On Thu, Apr 25, 2013 at 9:36 AM, Peter Cock <p.j.a.cock(a)googlemail.com> wrote:
On Fri, Apr 5, 2013 at 3:08 PM, Peter Cock
<p.j.a.cock(a)googlemail.com> wrote:
> On Thu, Apr 4, 2013 at 7:19 PM, Daniel Blankenberg <dan(a)bx.psu.edu> wrote:
>> Hi Peter,
>>
>> What is the test error given when you do have a value defined for name in
output?
>>
>>
>> Can you try using 'empty_file.dat'?
>>
>> e.g.
>>
>> <output name="out_file" file="empty_file.dat" >
>>
>> or
>>
>> <output name="out_file" file="empty_file.dat"
compare="contains">
>>
>> etc
>
> Hi Daniel,
>
> That seems to help (plus fixing a typo in one of my child file extensions).
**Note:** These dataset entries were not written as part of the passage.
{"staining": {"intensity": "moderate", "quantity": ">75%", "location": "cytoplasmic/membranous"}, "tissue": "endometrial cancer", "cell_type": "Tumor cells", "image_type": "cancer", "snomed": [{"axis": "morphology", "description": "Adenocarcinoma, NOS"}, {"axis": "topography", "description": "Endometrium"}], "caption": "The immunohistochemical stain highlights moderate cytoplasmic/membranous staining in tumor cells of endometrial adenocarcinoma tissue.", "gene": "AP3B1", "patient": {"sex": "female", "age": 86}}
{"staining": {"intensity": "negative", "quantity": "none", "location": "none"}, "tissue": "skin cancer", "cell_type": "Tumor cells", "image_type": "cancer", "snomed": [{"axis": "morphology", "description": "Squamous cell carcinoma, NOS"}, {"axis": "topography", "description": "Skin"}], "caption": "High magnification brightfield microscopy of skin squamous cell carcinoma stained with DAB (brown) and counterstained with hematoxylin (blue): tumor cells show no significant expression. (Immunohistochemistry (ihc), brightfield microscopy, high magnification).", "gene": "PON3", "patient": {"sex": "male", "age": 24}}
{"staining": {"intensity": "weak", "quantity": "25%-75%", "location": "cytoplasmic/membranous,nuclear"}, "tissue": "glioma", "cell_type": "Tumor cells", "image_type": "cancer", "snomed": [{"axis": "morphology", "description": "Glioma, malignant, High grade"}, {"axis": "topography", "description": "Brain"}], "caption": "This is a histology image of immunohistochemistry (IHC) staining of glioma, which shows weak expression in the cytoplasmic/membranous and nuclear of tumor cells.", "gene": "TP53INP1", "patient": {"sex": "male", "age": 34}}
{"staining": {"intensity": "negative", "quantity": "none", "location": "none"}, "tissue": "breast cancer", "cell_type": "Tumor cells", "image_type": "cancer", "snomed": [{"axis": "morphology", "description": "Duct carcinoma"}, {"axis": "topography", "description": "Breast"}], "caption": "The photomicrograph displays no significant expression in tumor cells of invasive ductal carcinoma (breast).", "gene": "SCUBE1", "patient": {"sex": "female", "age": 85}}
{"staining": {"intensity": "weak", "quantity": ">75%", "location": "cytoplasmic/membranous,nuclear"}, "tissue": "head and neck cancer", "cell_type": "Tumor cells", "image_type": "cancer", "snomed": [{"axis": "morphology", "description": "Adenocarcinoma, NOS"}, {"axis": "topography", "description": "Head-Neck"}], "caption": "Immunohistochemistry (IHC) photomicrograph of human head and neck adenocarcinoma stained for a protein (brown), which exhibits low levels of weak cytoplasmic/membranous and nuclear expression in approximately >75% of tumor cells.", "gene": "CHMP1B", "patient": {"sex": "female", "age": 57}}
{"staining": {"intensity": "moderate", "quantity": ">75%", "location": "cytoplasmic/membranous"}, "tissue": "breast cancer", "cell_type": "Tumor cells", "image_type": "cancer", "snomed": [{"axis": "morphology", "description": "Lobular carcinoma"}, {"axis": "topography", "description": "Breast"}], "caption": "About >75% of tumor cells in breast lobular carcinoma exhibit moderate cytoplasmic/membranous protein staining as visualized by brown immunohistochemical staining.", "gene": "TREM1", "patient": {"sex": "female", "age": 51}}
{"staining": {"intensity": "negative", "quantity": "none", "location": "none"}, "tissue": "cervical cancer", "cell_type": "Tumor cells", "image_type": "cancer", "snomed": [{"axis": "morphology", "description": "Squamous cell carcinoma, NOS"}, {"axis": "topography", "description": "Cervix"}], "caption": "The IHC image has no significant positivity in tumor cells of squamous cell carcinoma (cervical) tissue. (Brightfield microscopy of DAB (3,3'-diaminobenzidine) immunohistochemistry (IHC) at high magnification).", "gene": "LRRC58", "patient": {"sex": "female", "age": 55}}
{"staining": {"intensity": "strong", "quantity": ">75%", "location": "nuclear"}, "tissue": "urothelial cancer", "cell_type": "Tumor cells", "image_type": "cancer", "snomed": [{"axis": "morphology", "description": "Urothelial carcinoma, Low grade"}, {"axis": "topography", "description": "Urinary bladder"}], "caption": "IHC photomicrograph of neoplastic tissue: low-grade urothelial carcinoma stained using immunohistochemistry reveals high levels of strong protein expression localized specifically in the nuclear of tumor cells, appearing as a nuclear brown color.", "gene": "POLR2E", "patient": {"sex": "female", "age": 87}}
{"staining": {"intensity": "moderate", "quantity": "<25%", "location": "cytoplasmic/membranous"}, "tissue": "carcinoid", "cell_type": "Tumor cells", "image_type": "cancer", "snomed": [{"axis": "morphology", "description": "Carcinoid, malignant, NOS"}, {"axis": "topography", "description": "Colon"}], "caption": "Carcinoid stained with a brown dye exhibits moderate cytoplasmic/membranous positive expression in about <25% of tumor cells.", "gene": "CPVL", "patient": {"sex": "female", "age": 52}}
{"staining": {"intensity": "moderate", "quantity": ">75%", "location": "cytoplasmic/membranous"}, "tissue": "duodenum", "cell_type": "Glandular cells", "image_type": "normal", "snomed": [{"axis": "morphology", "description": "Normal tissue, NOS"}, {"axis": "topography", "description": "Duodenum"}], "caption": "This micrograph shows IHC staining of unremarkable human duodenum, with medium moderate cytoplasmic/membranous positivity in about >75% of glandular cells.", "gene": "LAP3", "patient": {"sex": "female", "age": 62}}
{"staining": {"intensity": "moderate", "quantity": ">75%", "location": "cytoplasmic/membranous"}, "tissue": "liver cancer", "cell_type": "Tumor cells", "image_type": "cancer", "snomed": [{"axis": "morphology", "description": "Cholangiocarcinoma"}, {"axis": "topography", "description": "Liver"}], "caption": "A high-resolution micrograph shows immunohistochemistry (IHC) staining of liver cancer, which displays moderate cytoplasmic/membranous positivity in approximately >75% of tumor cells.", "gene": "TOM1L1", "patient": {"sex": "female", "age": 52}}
> However there is something else amiss, but my Galaxy is a little out of date:
>
> ...
>
> I will have to checkout the latest Galaxy code and retest in case this
> is something already fixed...
OK, I've updated to the latest galaxy-central default branch. Here's
the slightly revised test for ncbi_makeblastdb.xml,
<tests>
<test>
<!-- makeblastdb -in four_human_proteins.fasta -dbtype prot
-hash_index -title "Just 4 human proteins" -out
four_human_proteins.fasta -->
<param name="dbtype" value="prot"/>
<param name="file" value="four_human_proteins.fasta"/>
<param name="title" value="Just 4 human proteins"/>
<param name="parse_seqids" value=""/>
<param name="hash_index" value="-hash_index"/>
<output name="out_file" file="empty_file.dat"
ftype="blastdbp">
<extra_files type="file"
value="four_human_proteins.fasta.phd" name="blastdb.pdb"/>
<extra_files type="file"
value="four_human_proteins.fasta.phi" name="blastdb.phi"/>
<extra_files type="file"
value="four_human_proteins.fasta.phr" name="blastdb.phr"/>
<extra_files type="file"
value="four_human_proteins.fasta.pin" name="blastdb.pin"/>
<extra_files type="file"
value="four_human_proteins.fasta.pog" name="blastdb.pog"/>
<extra_files type="file"
value="four_human_proteins.fasta.psd" name="blastdb.psd"/>
<extra_files type="file"
value="four_human_proteins.fasta.psi" name="blastdb.psi"/>
<extra_files type="file"
value="four_human_proteins.fasta.psq" name="blastdb.psq"/>
</output>
</test>
</tests>
Here's some of the Galaxy log when I run this example manually through the
web interface:
galaxy.jobs.handler INFO 2013-04-25 15:17:43,820 (43) Job dispatched
galaxy.jobs.runners.local DEBUG 2013-04-25 15:17:44,377 (43)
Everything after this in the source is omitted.